Work to complete
Among the entries, find the lines with the string "LEDR" and report them.

(Machine-readable hardware designs)
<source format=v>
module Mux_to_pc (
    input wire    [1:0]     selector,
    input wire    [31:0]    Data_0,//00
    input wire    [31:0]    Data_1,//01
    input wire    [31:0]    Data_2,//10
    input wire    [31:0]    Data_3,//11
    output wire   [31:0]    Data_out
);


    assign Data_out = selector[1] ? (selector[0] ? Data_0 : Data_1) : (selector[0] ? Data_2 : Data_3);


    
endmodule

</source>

==

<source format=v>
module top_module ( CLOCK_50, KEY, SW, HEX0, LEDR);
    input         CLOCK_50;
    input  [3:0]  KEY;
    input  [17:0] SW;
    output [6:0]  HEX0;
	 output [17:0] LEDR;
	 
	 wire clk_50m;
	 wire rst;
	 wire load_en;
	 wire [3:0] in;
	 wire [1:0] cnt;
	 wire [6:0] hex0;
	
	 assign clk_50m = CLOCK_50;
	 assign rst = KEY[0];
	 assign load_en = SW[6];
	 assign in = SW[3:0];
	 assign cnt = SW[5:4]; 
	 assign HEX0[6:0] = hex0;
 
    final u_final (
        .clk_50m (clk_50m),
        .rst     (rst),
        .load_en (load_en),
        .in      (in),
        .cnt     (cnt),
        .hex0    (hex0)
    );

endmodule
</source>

==

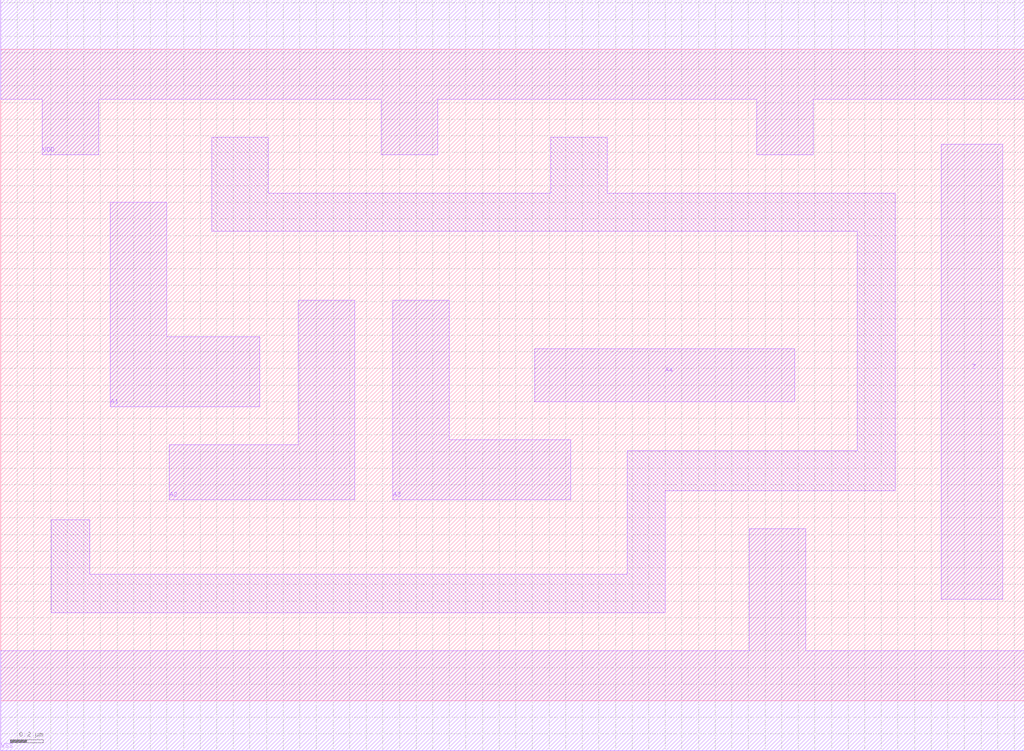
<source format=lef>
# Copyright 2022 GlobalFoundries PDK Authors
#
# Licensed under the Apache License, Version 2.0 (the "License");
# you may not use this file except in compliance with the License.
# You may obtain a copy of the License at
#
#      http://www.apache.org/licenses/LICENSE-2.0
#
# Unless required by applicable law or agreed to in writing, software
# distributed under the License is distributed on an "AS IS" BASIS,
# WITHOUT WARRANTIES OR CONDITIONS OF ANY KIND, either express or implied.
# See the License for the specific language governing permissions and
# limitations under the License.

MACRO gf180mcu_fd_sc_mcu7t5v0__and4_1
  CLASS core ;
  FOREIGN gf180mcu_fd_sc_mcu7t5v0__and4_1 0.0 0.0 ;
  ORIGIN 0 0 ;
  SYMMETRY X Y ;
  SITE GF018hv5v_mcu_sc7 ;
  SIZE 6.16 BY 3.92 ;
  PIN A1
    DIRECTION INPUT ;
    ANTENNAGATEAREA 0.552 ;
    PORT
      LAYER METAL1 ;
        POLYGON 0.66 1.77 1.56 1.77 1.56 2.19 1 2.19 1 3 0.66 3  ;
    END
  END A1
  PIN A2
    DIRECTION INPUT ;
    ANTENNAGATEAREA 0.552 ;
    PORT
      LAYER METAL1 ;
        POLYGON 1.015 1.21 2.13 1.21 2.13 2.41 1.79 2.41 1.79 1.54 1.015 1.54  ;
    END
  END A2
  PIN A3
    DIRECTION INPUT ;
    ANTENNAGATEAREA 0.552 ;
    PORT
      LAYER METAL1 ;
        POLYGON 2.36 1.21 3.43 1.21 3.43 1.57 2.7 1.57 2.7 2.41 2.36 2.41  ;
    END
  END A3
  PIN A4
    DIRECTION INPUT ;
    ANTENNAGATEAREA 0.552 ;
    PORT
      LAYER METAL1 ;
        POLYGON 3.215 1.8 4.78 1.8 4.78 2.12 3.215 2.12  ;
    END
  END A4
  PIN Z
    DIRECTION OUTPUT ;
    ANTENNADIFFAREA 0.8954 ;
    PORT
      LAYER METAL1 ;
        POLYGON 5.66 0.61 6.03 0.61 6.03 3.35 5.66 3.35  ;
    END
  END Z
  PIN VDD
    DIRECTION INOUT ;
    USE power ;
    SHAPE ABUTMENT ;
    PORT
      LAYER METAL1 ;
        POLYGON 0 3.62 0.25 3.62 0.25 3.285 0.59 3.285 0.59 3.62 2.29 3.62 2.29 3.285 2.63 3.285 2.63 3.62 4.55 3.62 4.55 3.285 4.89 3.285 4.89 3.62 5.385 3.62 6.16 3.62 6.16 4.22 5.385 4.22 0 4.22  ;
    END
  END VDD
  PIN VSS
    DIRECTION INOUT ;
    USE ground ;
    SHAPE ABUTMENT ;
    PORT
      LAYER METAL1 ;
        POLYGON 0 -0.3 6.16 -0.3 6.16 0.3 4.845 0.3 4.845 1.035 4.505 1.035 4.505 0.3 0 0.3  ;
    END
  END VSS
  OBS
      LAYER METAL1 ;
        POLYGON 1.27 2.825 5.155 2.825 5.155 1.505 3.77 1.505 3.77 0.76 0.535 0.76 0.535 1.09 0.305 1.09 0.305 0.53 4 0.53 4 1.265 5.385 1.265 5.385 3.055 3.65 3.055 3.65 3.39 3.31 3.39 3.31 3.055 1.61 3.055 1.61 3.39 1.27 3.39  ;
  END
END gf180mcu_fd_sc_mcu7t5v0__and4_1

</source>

Problem solution
module top_module ( CLOCK_50, KEY, SW, HEX0, LEDR);
	 output [17:0] LEDR;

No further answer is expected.